- **PASSAGE**
===============
Minority Rights Group, in a joint statement, hoped that Belize would withdraw its appeal to the Caribbean Court of Justice challenging the findings of Belize’s highest court that the Maya were indigenous to southern Belize, but regretted that the Government was not able to accept the recommendations regarding the adoption of ILO Convention 169 and the obtaining of the free, prior, and informed consent of the Mayan communities.
Action Canada for Population and Development, in a joint statement, appreciated the willingness of the Government to combat stigma against people living with HIV/AIDS but regretted that no activities had been carried out since the previous cycle concerning the situation of lesbian, gay, bisexual and transgender people, and urged the Government to implement laws and policies that would eliminate discrimination on the basis of sexual orientation.
AYESHA BORLAND, Counsellor at the Ministry for Foreign Affairs of Belize, said that dialogues on human rights in Belize would continue between sessions of the Universal Periodic Review. She reiterated her country’s commitment to address the most serious human rights issues and welcomed the report to be adopted by the working group.
The Human Rights Council then adopted the outcome of the Universal Periodic Review of Belize.
Consideration of Outcome of Universal Periodic Review of Chad
The Council has before it the report of the Working Group on the Universal Periodic Review on Chad (A/HRC/25/14)
IBRAHIM KOULAMALLAH, Minister for Human Rights and Fundamental Freedoms of Chad, reiterated his country’s commitment to implement the recommendations it had accepted, and called on active cooperation and support from the United Nations to build the capacity of Chad’s national human rights institutions. Out of the 174 recommendations made to Chad, 119 had been accepted and 55 rejected. Chad had accepted recommendations that encouraged measures to strengthen its legal and institutional frameworks and had rejected recommendations that were already being implemented. Chad was committed to ratify a certain number of international human rights instruments, including the Second Optional Protocol to the International Covenant on Civil and Political Rights aiming at the abolition of the death penalty and the Optional Protocol to the Convention against Torture. The law of Chad ensured that men and women enjoyed the same rights. Gender equality was a priority for the Government of Chad, and measures would continue to be taken to enhance the status of women and their participation to public life. Chad was taking measures to address harmful traditional practices, including female genital mutilation and corporal punishment, through awareness raising campaigns and criminal code reforms.
===============
- **EXTRACTED MATERIAL**
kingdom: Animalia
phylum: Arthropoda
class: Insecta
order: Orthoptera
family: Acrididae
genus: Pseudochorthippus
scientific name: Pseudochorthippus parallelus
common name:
===============
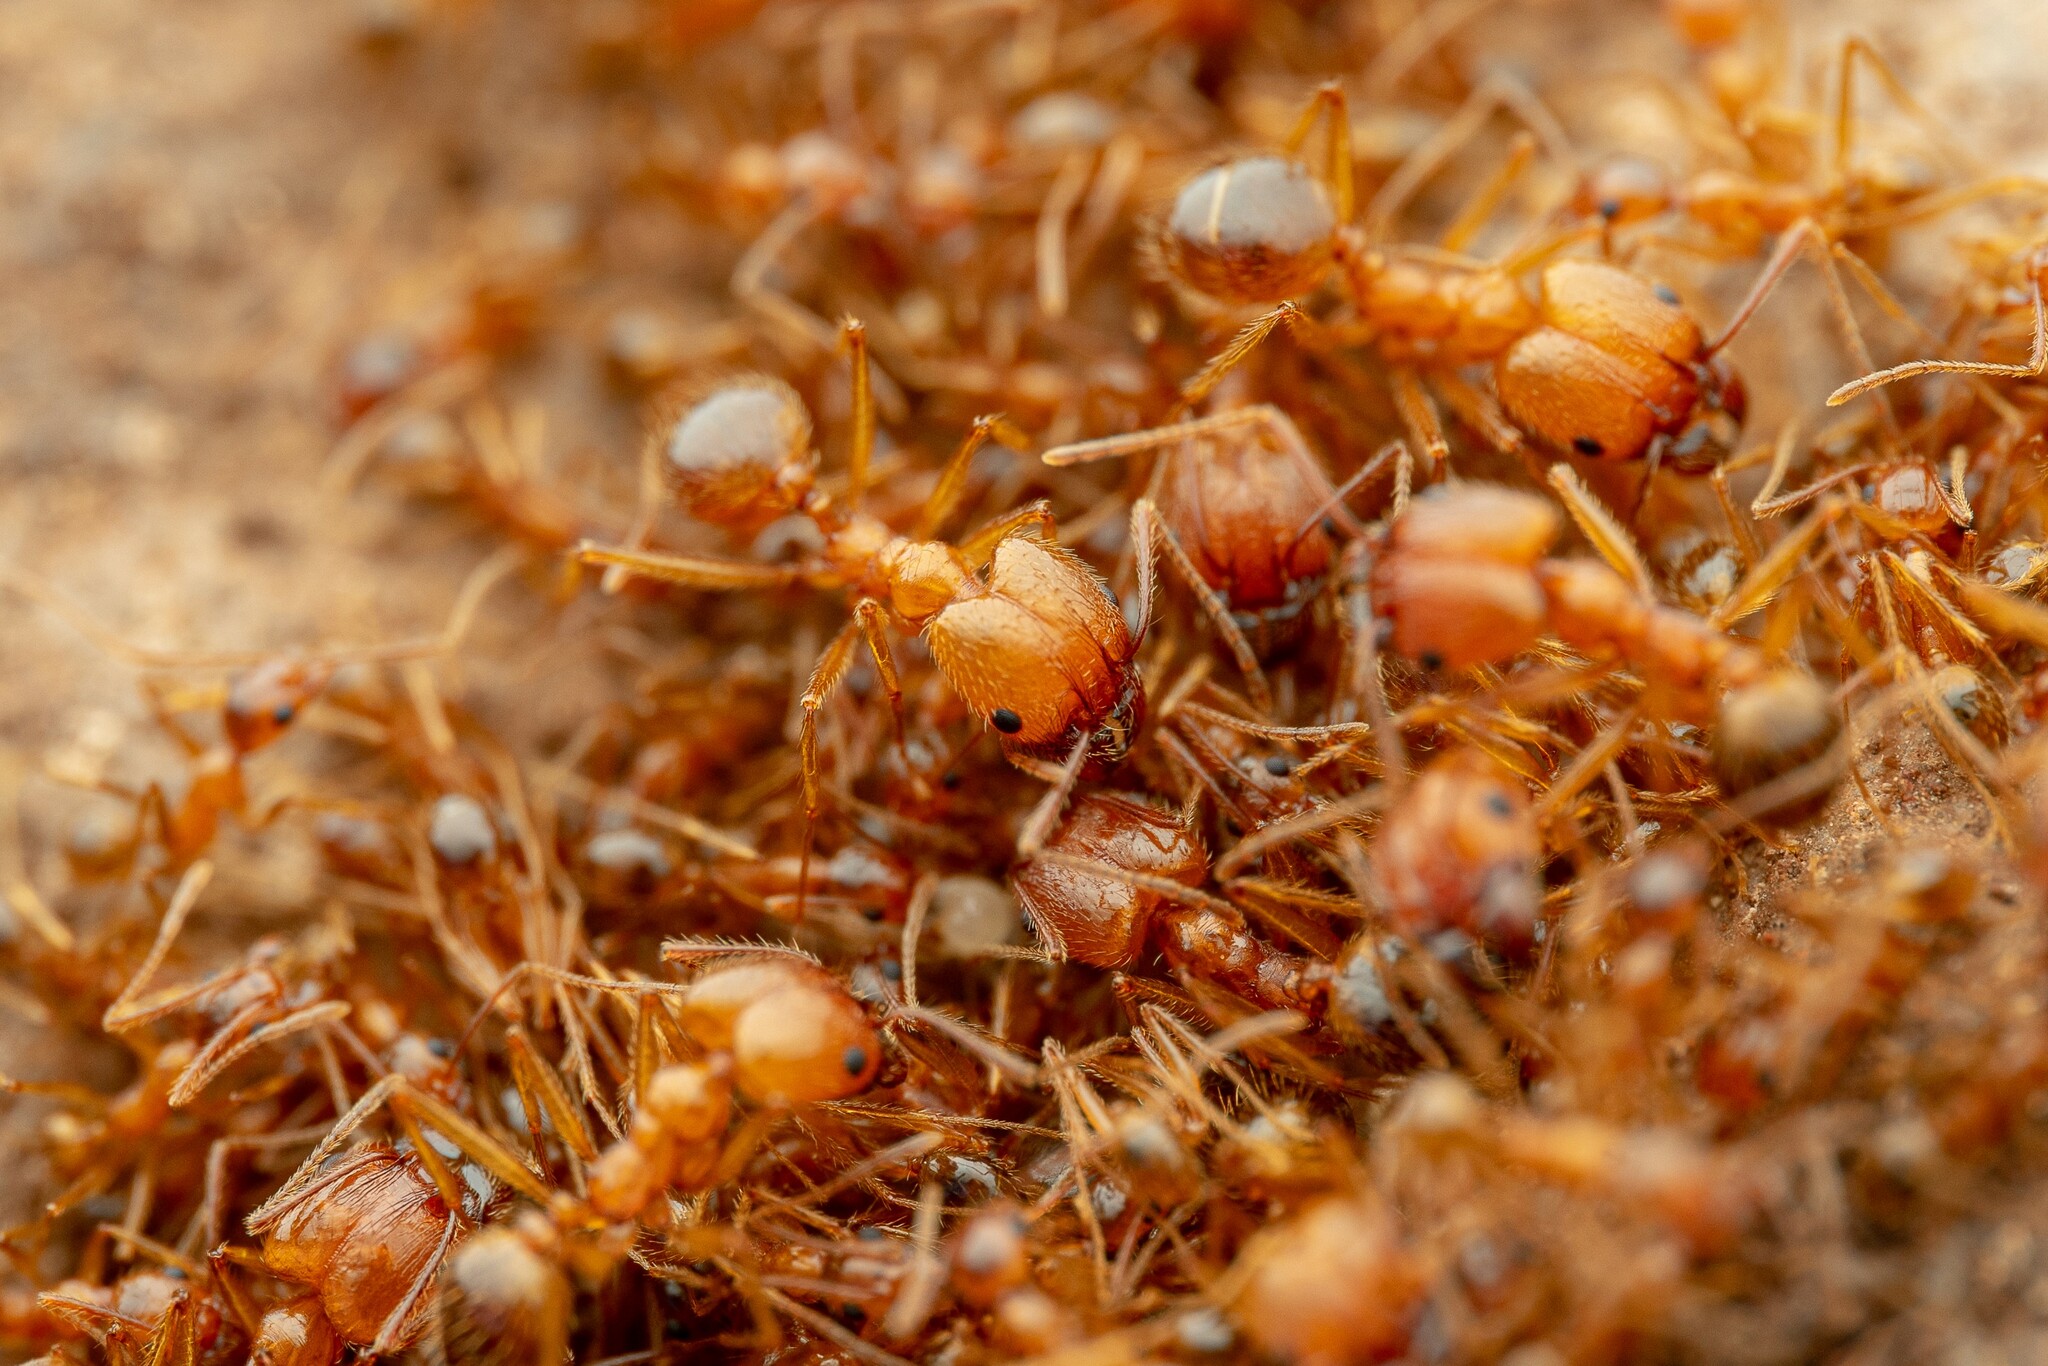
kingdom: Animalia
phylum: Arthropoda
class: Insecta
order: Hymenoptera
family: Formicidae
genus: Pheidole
===============
- **TASKS TO COMPLETE**
1. Answer these questions from the passage:
(a) What position did Ayesha Borland hold?
(b) Of the 174 recommendations made to Chad, how many did it accept?
(c) What is the document symbol of the working group's report on Chad?
2. Retype the part of the passage starting with "AYESHA BORLAND, Counsellor" and going on through "Review of Belize.".

- **SOLUTIONS TO EACH TASK**
1.
(a) Counsellor at the Ministry for Foreign Affairs of Belize
(b) 119
(c) A/HRC/25/14

2.
AYESHA BORLAND, Counsellor at the Ministry for Foreign Affairs of Belize, said that dialogues on human rights in Belize would continue between sessions of the Universal Periodic Review. She reiterated her country’s commitment to address the most serious human rights issues and welcomed the report to be adopted by the working group.
The Human Rights Council then adopted the outcome of the Universal Periodic Review of Belize.